A scarseggiare, probabilmente, sono proprio le figure altamente specializzate di cui tanto avrebbero bisogno le aziende e le imprese di alcuni comparti come quello tessile e quello farmaceutico (solo per citarne due considerati “tradizionali”). Ma al contempo mancano professionisti di riferimento anche nei settori dell’analisi dei dati, del web marketing e del management aziendale, ambiti divenuti centrali nelle dinamiche interne al mercato del lavoro.

Lavoratori specializzati e figure innovative: l’allarme di Confindustria

A tracciare un quadro completo e dettagliato della situazione odierna ci ha pensato il Centro studi di Confindustria con il suo ormai abituale report estivo, in cui troviamo dati e statistiche relative alla prima metà del 2024, in particolare, al periodo compreso tra gennaio e maggio.

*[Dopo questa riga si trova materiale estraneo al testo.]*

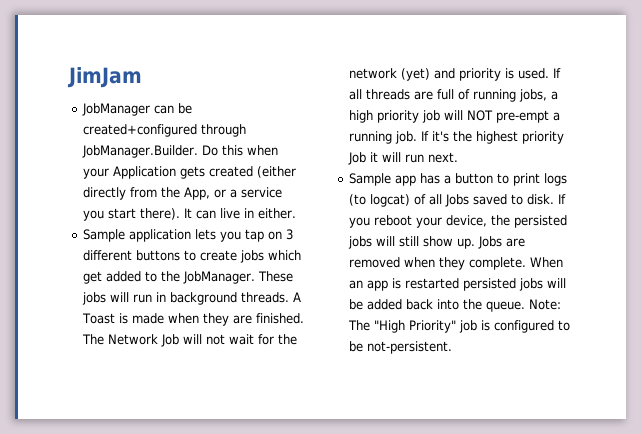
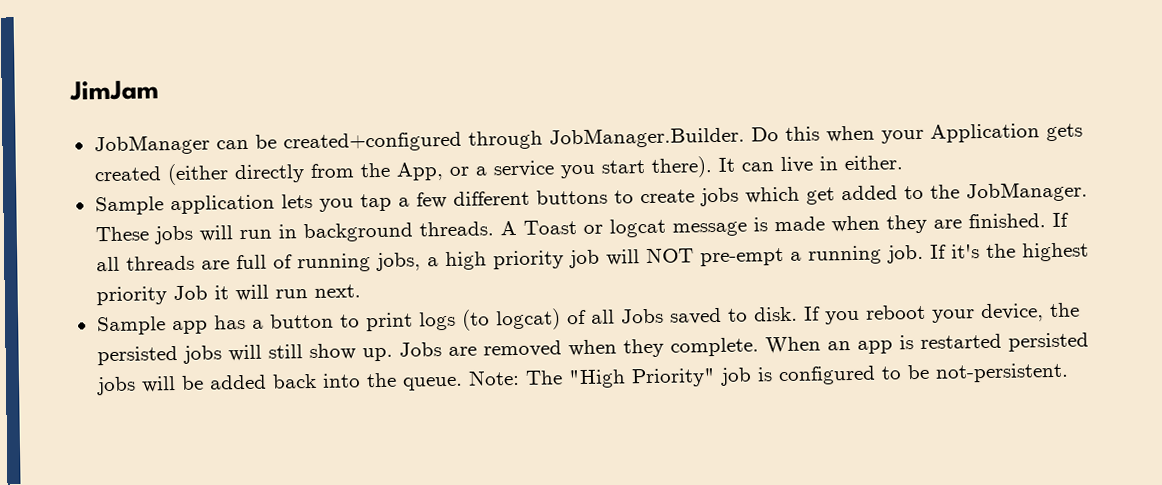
[268,229,294,240] on 3 -> [397,191,447,209] a few
(116, 318) none -> [582,218,747,238] or logcat message
[82,334,298,347] [349,68,550,81] The Network Job will not wait for the network (yet) and priority is used. -> (1046, 221) none

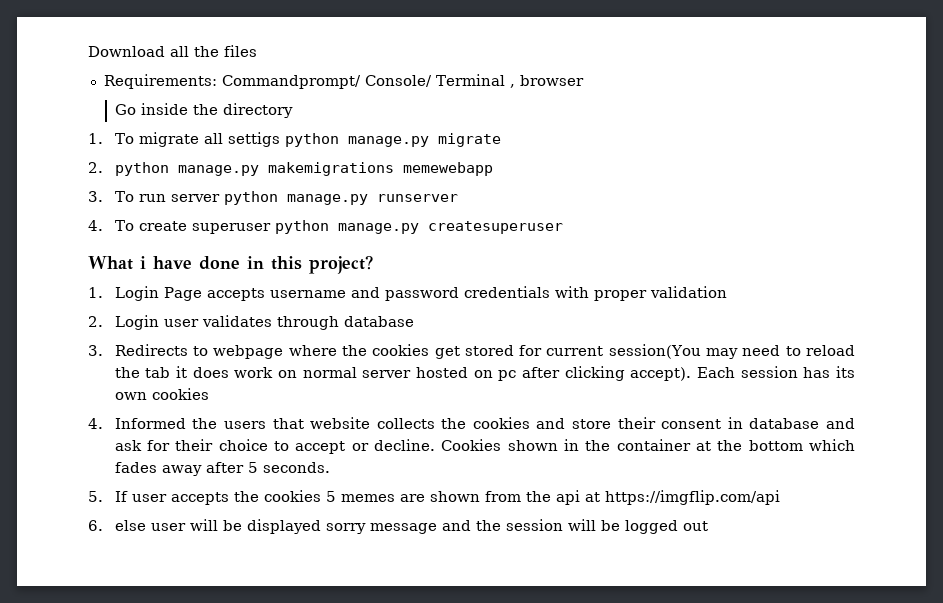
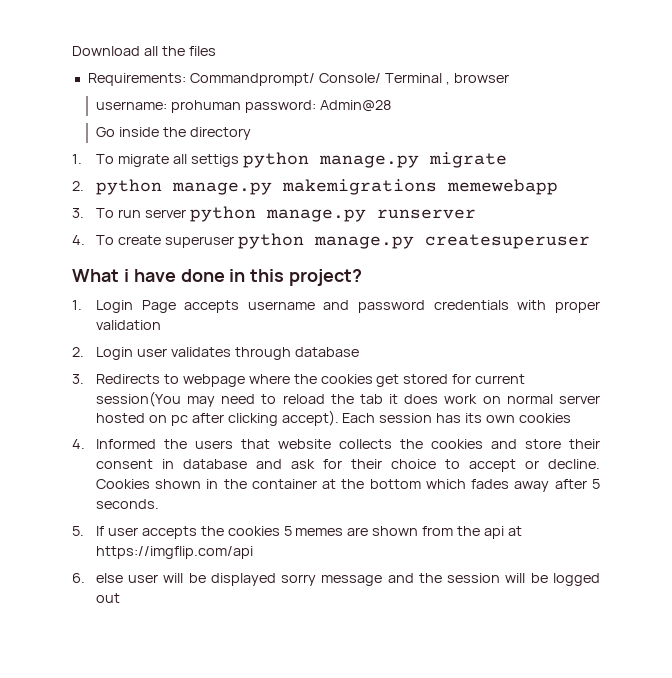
(584, 80) none -> [95,100,391,113] // username: prohuman password: Admin@28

L’attenzione degli industriali si è concentrata proprio sul tema delle competenze di difficile reperimento da parte delle imprese, che stanno mettendo in atto strategie e diversivi per far fronte alla carenza di determinati professionisti specifici.

Nello specifico, tra le aziende consultate, oltre il 69% dichiara di riscontrare gravi difficoltà di reperimento nel momento in cui vengono aperte posizioni per nuove assunzioni. E questo nonostante il 32% degli imprenditori abbia attivato una modalità flessibile di lavoro agile per il proprio personale, mettendo in condizione i dipendenti di alternare la presenza fisica sul luogo di lavoro a intere giornate in cui poter operare da remoto (arrivando anche a 3 o 4 giorni a settimana di smart working). Un dato quattro volte più alto rispetto al periodo precedente alla pandemia da Covid-19.

I ruoli più ricercati dalle imprese

Andando a disaggregare i macro-dati nelle singole situazioni, l’analisi di Confindustria mostra una grave difficoltà da parte delle imprese nel trovare le cosiddette competenze tecniche, segnalate da quasi il 70% delle aziende interpellate. A ruota, troviamo le mansioni manuali, che mancano per il 48% delle imprese che assumono (con un picco del 58% nel settore industriale).

Per quanto riguarda i compiti richiesti all’interno dell’azienda, le criticità si riscontrano soprattutto nel trovare personale che sappia dare un supporto nella gestione della transizione digitale (aspetto che accomuna il 66% degli intervistati) e nell’adeguamento alle nuove politiche green (qui si scende al 15% del campione, vista l’estrema specificità della figura richiesta).

Infine, per il 33% degli imprenditori che hanno partecipato all’indagine di Confindustria ci sono problemi nel trovare collaboratori che sappiano aumentare il respiro internazionale dell’impresa: ed ecco che allora quasi un’azienda su due (ossia il 49%) sceglie di rivolgersi a servizi e consulenze esterne per far fronte all’impossibilità di assumere personale sufficientemente qualificato ed esperto.